In [None]:
import numpy as np
import pandas as pd
import ast
from sklearn.feature_extraction.text import CountVectorizer
from sklearn.metrics.pairwise import cosine_similarity
import pickle

In [None]:
df = pd.read_csv('movies.csv')

## Basic Overview of dataset

In [None]:
df.head()

In [None]:
df.sample(5)

In [None]:
df.shape

In [None]:
df.columns

## Extracting id and respective poster_path
this will be helpful in showing posters along with recommended movie names.

In [None]:
poster_paths = df[['id', 'poster_path']]

In [None]:
pickle.dump(poster_paths, open('poster_paths.pkl', 'wb'))

## Filtering columns 
Only keeping those columns which will help in building recommender system.

In [None]:
df['original_language'].value_counts()

In [None]:
df[df['original_language'] == 'en'].shape[0]/df.shape[0]
# more than 75% of movies are in english so not important column

In [None]:
df['adult'].value_counts()

### columns to include
- id
- title
- overview
- genre_names 
- keywords
- cast 
- director

In [None]:
df2 = df.copy()

In [None]:
df = df[['id', 'title', 'overview', 'genre_names', 'keywords', 'cast', 'director']]

## Handling duplicate values

In [None]:
df.duplicated().sum()

In [None]:
df[df.duplicated()]

In [None]:
df.drop_duplicates(inplace=True)

In [None]:
df[['title', 'director']].duplicated().sum()

In [None]:
df[['title', 'director']].drop_duplicates(inplace=True)
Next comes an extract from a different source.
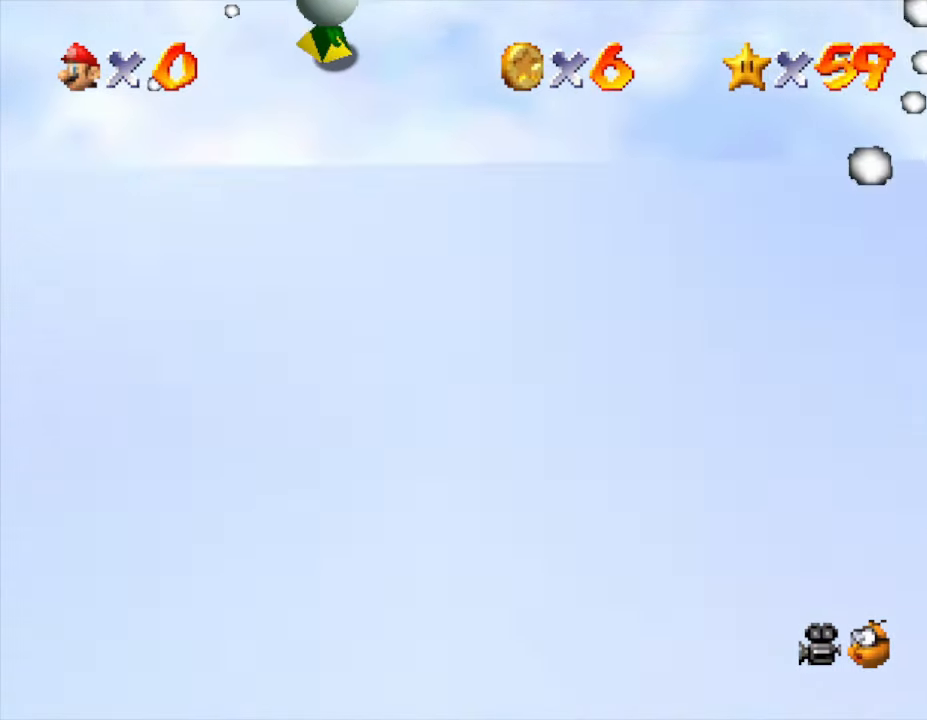
{"buttons": ["A"], "left_stick": "up", "events": [[133, "A", "down"], [283, "A", "up"], [500, "A", "down"]]}
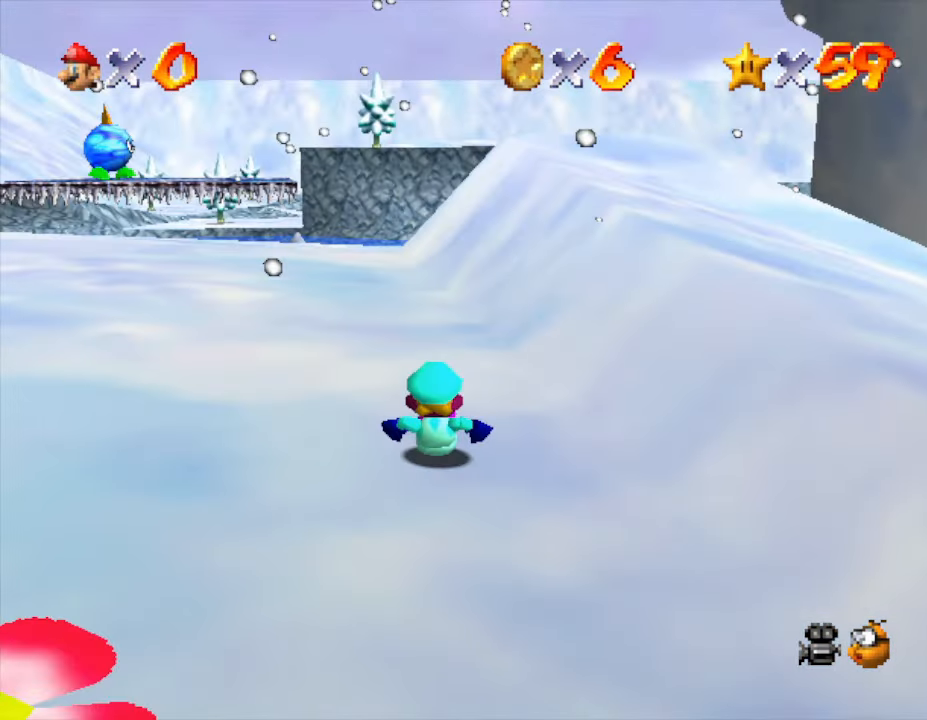
{"buttons": ["A"], "left_stick": "down", "events": [[100, "A", "up"], [267, "left_stick", "center"], [417, "A", "down"], [417, "left_stick", "down"]]}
## Handling missing values

In [None]:
df.isna().sum()

In [None]:
df[df['title'].isna()]

In [None]:
df[df['genre_names'].isna()]

In [None]:
df[df['keywords'].isna()]

In [None]:
df.dropna(inplace=True)

In [None]:
df.isna().sum()

## Formatting textual columns into list

In [None]:
df['genre_names'][0]

In [None]:
ast.literal_eval("['Action', 'Comedy', 'Science Fiction']")

In [None]:
df['keywords'][0]

In [None]:
df['cast'][0]

In [None]:
df['director'][0]

In [None]:
def create_list(name):
    return [name]

### Creating lists from all the textual columns

In [None]:
df['genre_names'] = df['genre_names'].apply(ast.literal_eval)
df['keywords'] = df['keywords'].apply(ast.literal_eval)
df['cast'] = df['cast'].apply(ast.literal_eval)
df['director'] = df['director'].apply(create_list)
df['overview'] = df['overview'].apply(lambda x:x.split())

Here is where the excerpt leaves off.